Set the `DEP_RANK_TOKEN` environment variable with a GitHub personal access token:

```bash
export DEP_RANK_TOKEN=ghp_your_token_here
```

A token is effectively required for non-trivial use: unauthenticated GitHub HTML scraping is limited to ~60 requests/hour per IP, so unauthenticated runs are suitable only for small one-off scrapes. Set `DEP_RANK_TOKEN` to raise the limit.

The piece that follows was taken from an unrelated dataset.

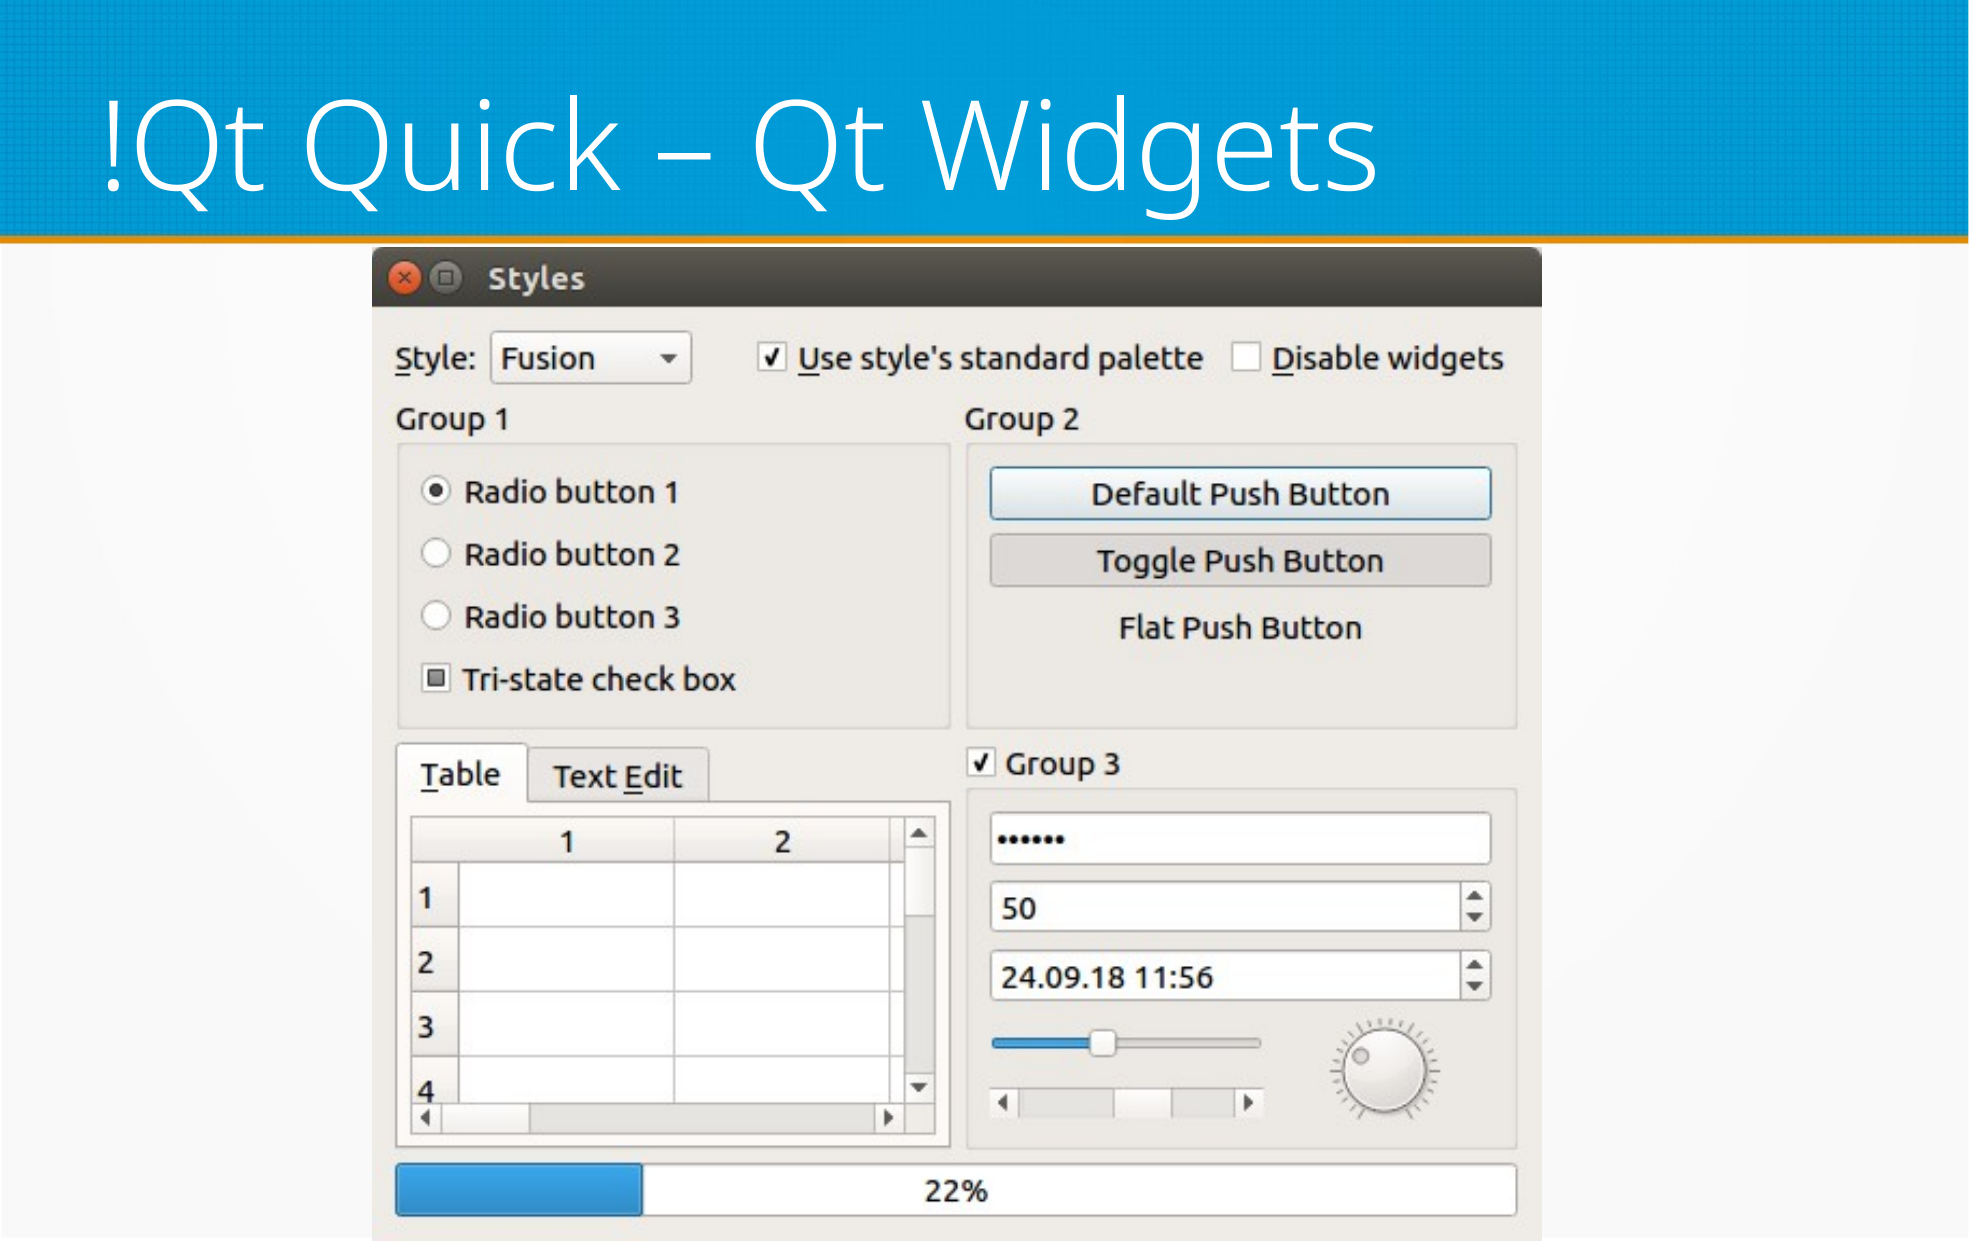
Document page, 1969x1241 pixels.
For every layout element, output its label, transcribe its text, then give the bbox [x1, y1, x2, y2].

title !Qt Quick – Qt Widgets [98, 19, 1870, 227]
picture [0, 233, 1969, 1241]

**What works without a token:**
- `dep-rank deps` — core scraping and star ranking

**What requires a token:**
- `--descriptions` flag — fetches repo descriptions via GitHub GraphQL API
- `dep-rank search` — code search across dependents

Create a token at [github.com/settings/tokens](https://github.com/settings/tokens) with `public_repo` scope.

## How It Works

dep-rank uses a three-stage pipeline:

1. **Scrape** — fetches GitHub's `/network/dependents` HTML pages to discover all dependents and their approximate star counts
2. **Enrich** (optional) — one GraphQL batch query fetches accurate star counts and descriptions for the top N results (replaces 100 individual REST API calls)
3. **Present** — returns structured results as a Rich table

Responses are cached in a local SQLite database (`~/.cache/dep-rank/`) with ETag support for conditional requests. Expired pages are served immediately and refreshed in the background (stale-while-revalidate) on authenticated runs.

## Development

```bash
# Prerequisites: Python 3.11+, uv
uv sync
uv run pytest
uv run ruff check .
uv run ruff format --check .
uv run mypy dep_rank/
```

## Acknowledgments

dep-rank is a full rewrite of [ghtopdep](https://github.com/andriyor/ghtopdep) by [Andriy Orehov](https://github.com/andriyor). The original project is licensed under MIT.

## License

MIT — see [LICENSE](LICENSE) for details.